Renshaw’s group worked with OM1 on a pilot program that compared outcomes when a health system has control over a patient group with outcomes when the patients have to be released to an outside agency because the system doesn’t have access to the limited-distribution drug.
The medical centers that participated were the University of Arkansas Medical Sciences Medical Center, UC San Diego Medical Center, Medical University of South Carolina, UT Southwestern Medical Center, UNC Medical Center, University of Kansas Medical Center, and University of Utah Health.
The researchers used everything in the electronic health records (EHRs) with International Classification of Diseases, Tenth Revision, codes for RA, MS, and malignant melanoma. The patients with RA were the group arm, because most of the products are commercially available without a payer block, Renshaw explained. In comparison, MS and malignant melanoma both have drugs with limited drug distribution and payer access issues.
He estimated that 80% of the important information lives in the EHR as unstructured data, such as provider notes and laboratory data. The partnership with OM1 helped here, Renshaw explained, since OM1 could take the data and analyze it in a meaningful way.
The program is ongoing, but data for 6 of the 7 sites for RA and MS are in with initial results, and the data for the seventh center is coming soon.
Glicklich showed the data for patient characteristics—age, gender, a medical burden index for MS, disability, EDSS, and relapses 6 months prior—at baseline for the 6 centers. At baseline, age and gender are similar, but there is a 1.5-fold difference in disability between the centers with the highest and lowest scores and a 2-fold difference between the centers with the highest and lowest number of relapses. The medical burden index also showed that one center had 50% higher future costs than another center.

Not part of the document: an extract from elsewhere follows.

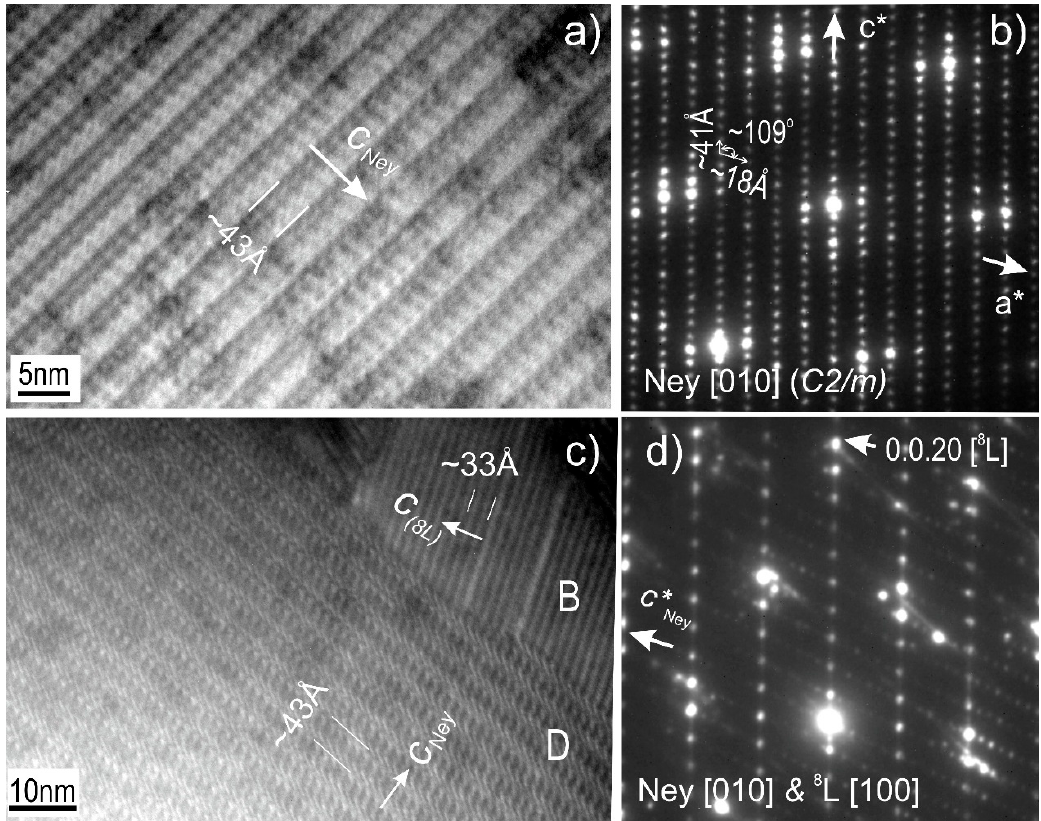
Figure 8. BF HR-TEM images and SAEDs (on zone axes as marked) showing details of Pb-Bi sulphosalt (D) ( a , b ) indexed as neyite (Ney); and relationships with Pb-Bi-sulphosalt (B) identified as 8 L ( c , d ); Note the step-wise offsets at the contact between the two sulphosalts ( c ).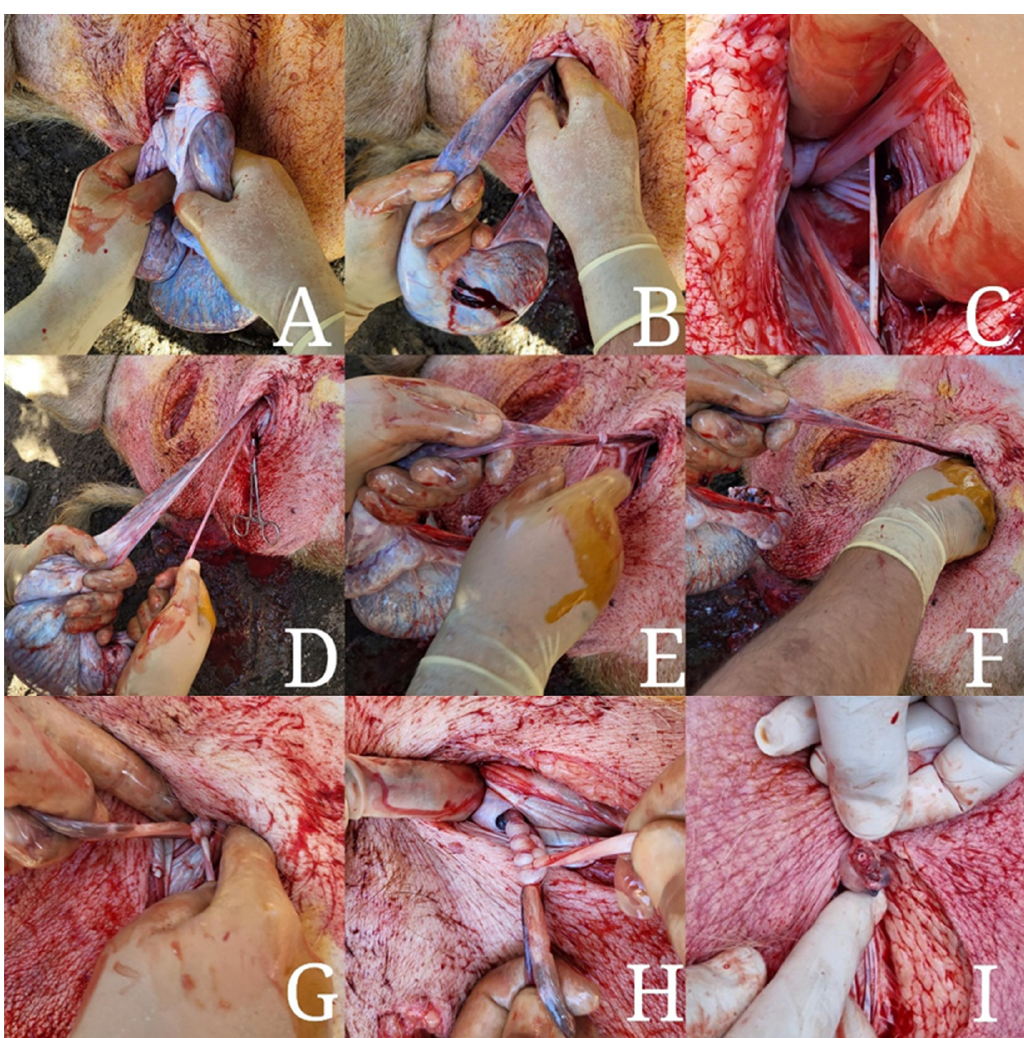
Figure 2. Illustration of orchiectomy using the sutureless technique: Initiate by making a skin incision in the prescrotal area with a scalpel blade. Continue the incision through the underlying tissue and parietal tunica vaginalis and exteriorize the testis ( A ). Digitally rupture the ligament of the tail of the epididymis and strip the spermatic cord from the tunica vaginalis up to the level of the inguinal canal ( B , C ) before manually detaching the deferens duct from the epididymis, splitting the spermatic cord into a spermatic and vascular portion ( D ). Tie both portions together using 4 to 6 simple knots ( E , F ). Place the first knot as proximally as possible to the internal inguinal ring ( G ) and the following knots about 2 cm distally to the first ( H ). Finally, align the spermatic and vascular portions of the spermatic cord and transect using a scalpel blade No 22. Assess that correct haemostasis of blood vessels is achieved ( I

“How do we actually adjust for all of these things to give a fair comparison to compete at the benchmark?” he asked.
Comparing the centers for MS, the risk adjustment shows that some centers are doing worse relative to others for condition score, clinical response, and events of interest in MS, Glicklick said.
This may have been the first foray into doing an outcomes study between multiple sites, but more research will come looking at new disease states and developing ways to make getting EHR data an easier process.
“I think this is really just the beginning of how we’re going to use real-world evidence to improve care,” Renshaw said.